The culprit of this degradation is the kind of films (called content) we are making today. They are nothing but the spoon-fed subject matter, robbing the audience, their ability to think. The meaning and layer of subtext are gone and forgotten. This is the reason, curating cinema by old masters is so important, not to feel elite about it, but to remind us that we were much more visually literate than we are today.
In Il Maestro, Martin Scorsese quotes the same thought.
“The Cinema Has Always Been Much More Than Content, And It Always Will Be, And The Years When Those Films Were Coming Out From All Over The World, Talking To Each Other And Redefining The Art Form On A Weekly Basis, Are The Proof.”
Cinema Is Not Content
Content basically meant subject matter. Content in cinema meant laying emphasis on the subject matter.

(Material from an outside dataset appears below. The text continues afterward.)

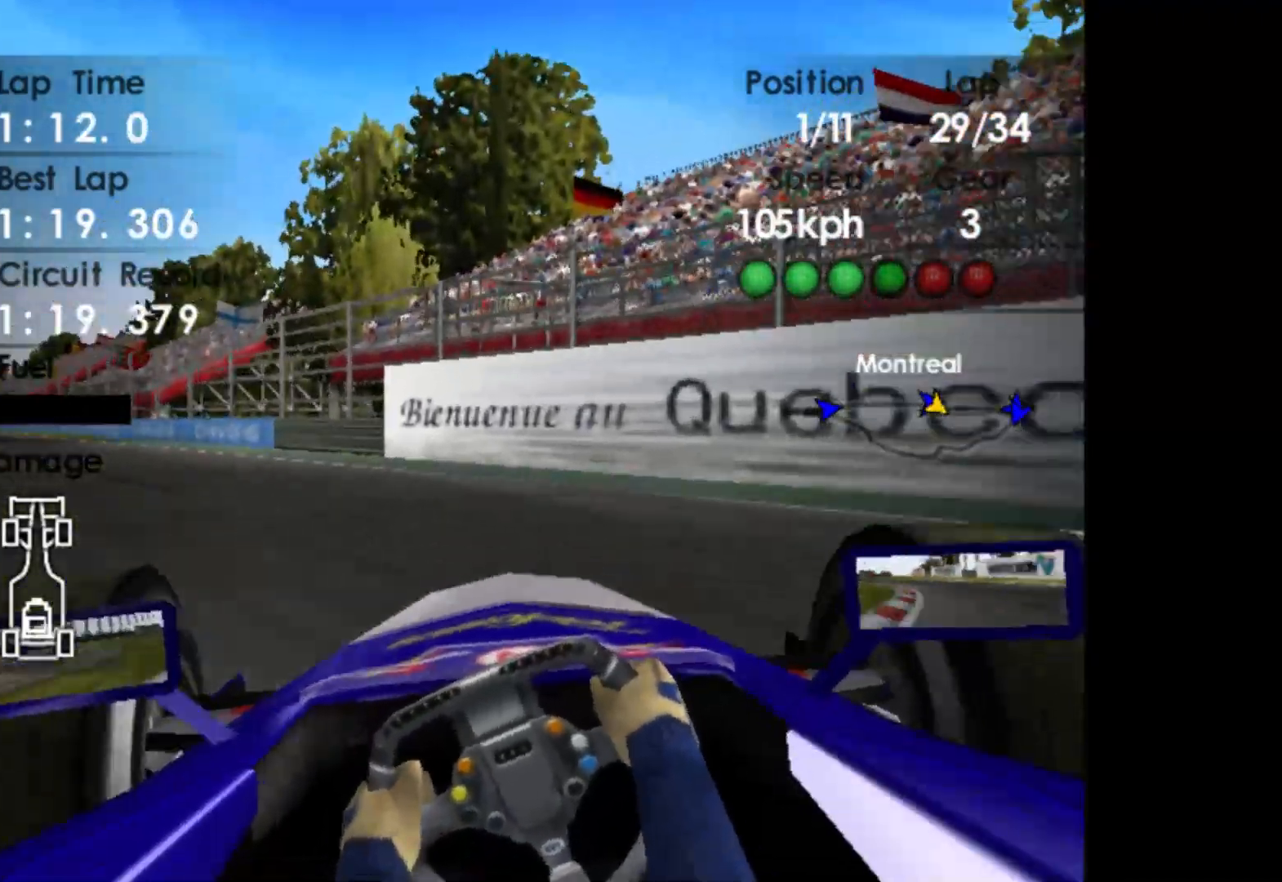
{"buttons": ["R2"], "left_stick": "left", "events": [[33, "X", "down"], [83, "X", "up"], [467, "R2", "down"]]}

In 1996 Bill Gates used a phrase called “content is king.” He referred to the word “content” being something that makes real money. This changed the meaning of the word “content” in the Oxford dictionary forever. Strong content now meant whatever that could bring back opulent results. The problem arose when the same thing started getting applied in cinema too. Stripped of its real meaning the word was likely to cause havoc in the sensibilities and trends.
Cinema was more about appealing to the sensibilities of the masses. To feed them what they liked even if it meant compromising with the overall health.
There was a tried and tested business model that was giving the best results. Everybody wanted to follow that model itself. Nobody cared about the art and the innovative process. Money was given priority over everything. It was the reverse economics of supply and demand. The films, the writings knew how by applying minimum effort they could create an audience for cringe content. They knew they could overpower the mere need for “sensibility in entertainment.” They could entertain without being logical or cerebral. The term “senseless entertainment” was created and creators or I should say marketeers took pride in the fact that the cinema they made wouldn’t require any sort of understanding and that you could leave your brains at home before coming to the theatres. I hate to criticize anyone but that was not cinema. They were delusional. That was a good business model that gave returns, that’s it.
Streams were separated. There was a mainstream cinema and there was parallel cinema. Well, it was hilarious as the parallel cinema was about the general masses, the majority and the mainstream showcased a breed of people that were elitist of the elite. Cinema of film auteurs like Federico Fellini, Godard, Satyajit Ray, Akira Kurosawa, and many others is labeled as art films, which in fact, in their time, was mainstream cinema.
What’s The Use Of Being Innovative?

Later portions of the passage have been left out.